The cafe, I should note, is not your ordinary cafe but a rustic and charming one with a full kitchen and menu of bon repute. I have chosen, pathetically, a breakfast burrito as my meal, when i probably would have really loved something less pedestrian (apple chicken salad, or eggs florentine, perhaps?).
The burrito is OK, but the coffee is dee-lish. I’ll be having a second cup shortly. My sweet companion - on which I am writing this post - is enjoying her (?) first expedition beyond apartment 11. OK she just got dinged! WTF. Stupid waiter. JFC.

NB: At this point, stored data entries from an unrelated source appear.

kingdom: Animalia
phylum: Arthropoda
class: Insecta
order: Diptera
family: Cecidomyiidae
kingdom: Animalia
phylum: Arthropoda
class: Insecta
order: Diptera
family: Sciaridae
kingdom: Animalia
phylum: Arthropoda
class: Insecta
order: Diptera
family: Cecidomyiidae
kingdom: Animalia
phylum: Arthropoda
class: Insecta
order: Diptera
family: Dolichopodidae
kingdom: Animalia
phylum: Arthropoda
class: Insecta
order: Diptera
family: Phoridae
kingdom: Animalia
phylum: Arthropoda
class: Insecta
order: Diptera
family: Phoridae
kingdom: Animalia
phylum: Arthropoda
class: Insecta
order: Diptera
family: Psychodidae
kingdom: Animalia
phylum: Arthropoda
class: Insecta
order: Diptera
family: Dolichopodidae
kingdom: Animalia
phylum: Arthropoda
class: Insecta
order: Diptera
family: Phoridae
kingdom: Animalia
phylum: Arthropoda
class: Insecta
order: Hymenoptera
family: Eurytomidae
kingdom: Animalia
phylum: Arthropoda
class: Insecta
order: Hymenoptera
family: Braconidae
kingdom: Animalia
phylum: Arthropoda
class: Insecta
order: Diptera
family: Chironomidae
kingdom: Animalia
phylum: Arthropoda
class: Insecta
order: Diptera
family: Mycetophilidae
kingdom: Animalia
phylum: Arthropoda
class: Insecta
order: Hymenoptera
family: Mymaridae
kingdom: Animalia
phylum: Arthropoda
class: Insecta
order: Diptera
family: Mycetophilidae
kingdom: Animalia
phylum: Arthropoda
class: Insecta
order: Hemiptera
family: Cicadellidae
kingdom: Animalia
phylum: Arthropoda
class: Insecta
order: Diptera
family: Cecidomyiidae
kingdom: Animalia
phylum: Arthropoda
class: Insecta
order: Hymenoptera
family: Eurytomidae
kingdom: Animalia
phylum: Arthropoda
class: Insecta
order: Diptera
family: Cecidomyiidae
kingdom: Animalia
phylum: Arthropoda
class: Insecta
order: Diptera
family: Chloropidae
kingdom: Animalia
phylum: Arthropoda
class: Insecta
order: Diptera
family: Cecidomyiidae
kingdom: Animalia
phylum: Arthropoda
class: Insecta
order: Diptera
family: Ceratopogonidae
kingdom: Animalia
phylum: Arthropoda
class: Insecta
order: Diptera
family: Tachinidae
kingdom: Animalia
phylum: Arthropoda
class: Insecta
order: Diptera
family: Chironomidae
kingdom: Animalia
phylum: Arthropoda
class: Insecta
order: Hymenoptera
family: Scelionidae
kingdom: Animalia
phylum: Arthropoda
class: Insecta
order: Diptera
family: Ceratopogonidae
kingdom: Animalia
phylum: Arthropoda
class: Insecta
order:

The point of bringing Ms. MacBook was not to write about bringing her, but to surf. Turns out, there are no free wireless connections here. What a drag. So that means that I have to write something instead. Well, that was always part of the plan, but now it is the whole plan.
The main strength of my seating position is that I have full view of all the customers coming in and waiting in line to place their orders for coffee or meals. And it is amazing that 84.3% of all clientele in this establishment walk in wearing on form or another of hi-fashion jeans. Not Levis. Not khakis. Not sweatpants. No. Every young lady (and there are a bevy) that waltzes in here is sporting highly detailed, form fitting, pre-shrunk, pre-aged (sorry, distressed) blue jeans, Some I can identify by the particular curly-que on the ass, Others are too ornate (or mundane) to recognize. A few (very few) lack any tell-tale markers or embroidery. Even the guys rock fashion jeans. I swear I just saw a guy in shredded jeans with the ‘V’ Versace ass logo. I am no exception, by the way. (Joe’s, for the unnaturally interested).
Seven for all Mankind, of course, is the default brand for the fashionistas. But their ubiquity has - naturally - rendered them less cool than they were. True Religion, I hear, now holds the mantle of coolest denim.
I am not complaining, I should note. Just observing. In fact, the point I want to make is that the jeans phenomenon is not a unique thing. It is a case study in the unending march of conspicuous consumption that is the cornerstone of the modern American Dream.